J'ai frôlé cet instant, j'ai senti le vent de la balle qui effleure, et il s'en est fallu de peu. La folie a bien manqué de s'emparer de moi. Au pire ai-je eu les larmes aux yeux d'épuisement. Mais je suis restée.
J'ai reçu un email. Un simple email, envoyé pendant la nuit par une grande chef supposée en vacances (du genre de grande chef en vacances qui s'ennuie et rêve de se sentir irremplaçable, le genre de grande chef qui travaille en congés et attend de tout le monde que l'on fasse comme elle). A neuf heures, des collaborateurs allemands qui me relancent. "J'imagine que tu as bien avancé". Entre une heure et neuf heures du matin, certainement pas. Tu réponds, en faisant la grossière erreur de te justifier. Parce que le client veut une réponse avant 14h tapantes. Et que tu ne pourras pas. Sa demande est absurde, et tenter d'y apporter une solution en si peu de temps est le meilleur moyen de partir dans le mur.

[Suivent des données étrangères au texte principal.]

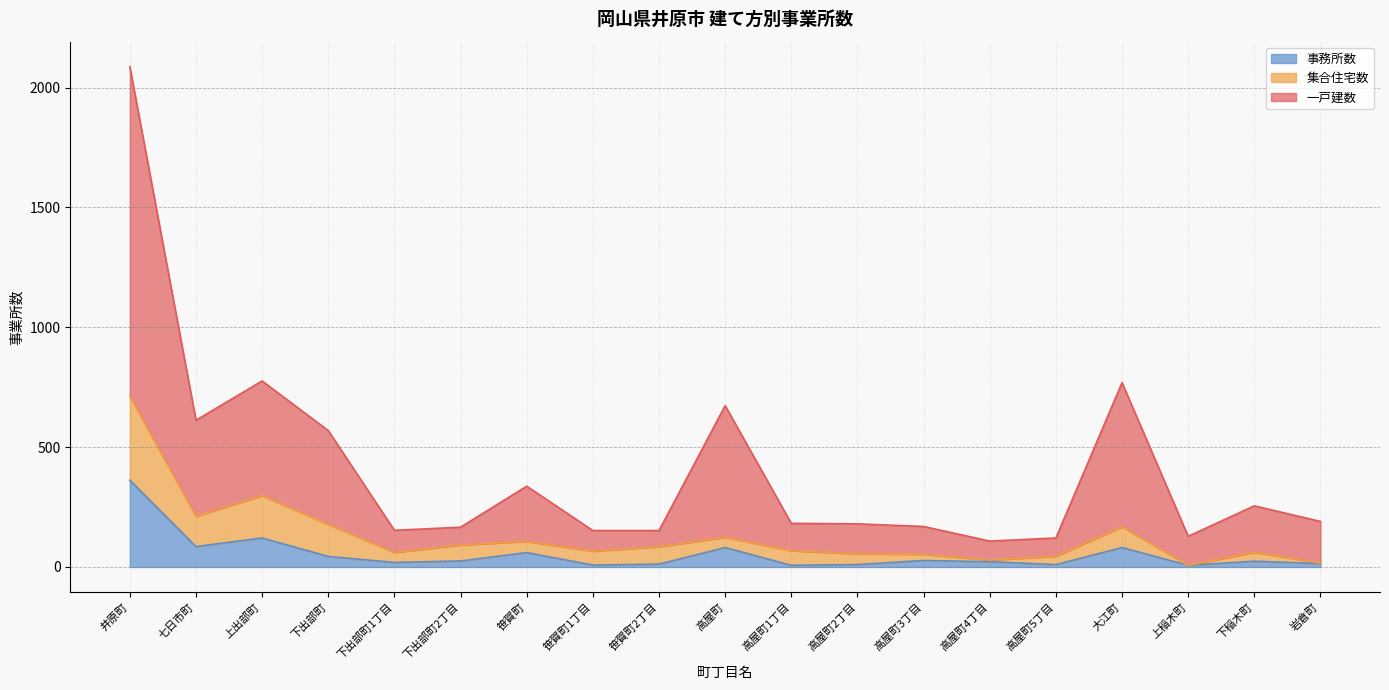

What position from the left is 上稲木町?

17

A onze heures trente, l'allemand t'explique que finalement le client veut sa réponse à midi. Dans trente minutes, donc. Ce qui n'était pas possible pour 14h doit donc devenir faisable pour midi. Bien.
A cet instant de non-sens, j'ai eu le sentiment d'un train qui s'emballe et qui déraille. L'impression d'un impossible dialogue, d'une perte totale de contrôle, l'impression d'être un instrument sans pouvoir, juste un instrument, à qui l'on ne demande pas de penser mais d'obéir, dans la plus illogique des stupidités. Tais-toi. Et surtout ne te pose pas de questions. Il sera temps plus tard de t'accuser si tu t'es trompée.
J'ai failli partir. Prendre mes affaires et leur dire salut. Ne plus jamais revenir, et surtout cesser de rendre des comptes.
Le burn out, oui, quand ton cerveau grille à petit feu et que tu sens que la moindre étincelle peut allumer l'incendie. Lorsque tu sens que tu pourrais partir en vrille, emportée par la folie du monde.
Un fil m'a retenue aujourd'hui, mais je crois bien que c'était le dernier.